Friday, December 11, 2020

Kremlin Now Trying to Impose a System like One Belarusians are Protesting Against, Martynov Says

Paul Goble

            Staunton, December 9 – The Kremlin is currently trying to maintain its authoritarian regime by restricting the rights and freedoms of Russians who only want a normal life but no longer have much hope of that anytime soon, Kirill Martynov says. In that, the Russian regime is doing exactly what Lukashenka did earlier and that the Belarusians are now protesting against.

            In an interview with the regionalist 7x7 portal, the politics editor of Moscow’s Novaya gazeta says that the Kremlin is now going beyond the limits it had set for itself and involving itself in the private life of Russians in ever more restrictive ways. For now, the regime has enough siloviki to hold on, but the population is becoming angry (lr.7x7-journal.ru/martynov/).

            The regime is also able to do so for the time being, Martynov continues, because while Russians now understand that the future isn’t going to get better anytime soon and are working to adapt to this new and unpleasant reality, few of them have reached any conclusion about what to do.

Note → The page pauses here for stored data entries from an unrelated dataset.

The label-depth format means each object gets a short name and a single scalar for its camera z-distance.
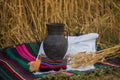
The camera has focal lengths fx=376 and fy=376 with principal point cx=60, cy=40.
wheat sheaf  4.03
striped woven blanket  3.72
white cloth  4.40
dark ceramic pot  4.04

            That too parallels Belarusian events of only a year or two ago. There was no real popular opposition, but then Alyaksandr Lukashenka went too far with his election falsifications and repressive moves against various groups in the population. And a massive protest movement arose virtually overnight.

            The same thing can happen in Russia, Martynov suggests.

            Russian society is also deeply split. “The growing conservatism of social life is beginning to come into direct confrontation with the Europeanized part of Russian society which views normal life as being one where people can achieve European quality education, freely travel about the world, and make a career in branches which aren’t subordinate to the state.”

            As the state reduces the number of such possibilities by its growing repression, the political editor says, such people find themselves in a situation in which protest or emigration is the only option. For a long time, even these Europeanized Russians thought they could hold out, just as Europeanized Belarusians did. But now neither group does.

            The Kremlin has tried to cover its aggression at home with aggression abroad, describing the combination as a kind of “post-modernist” approach to governance. But in the West, Martynov says, almost no one sees what Putin is doing in that way. Instead, they view his policy as “neo-imperialist revanchism.”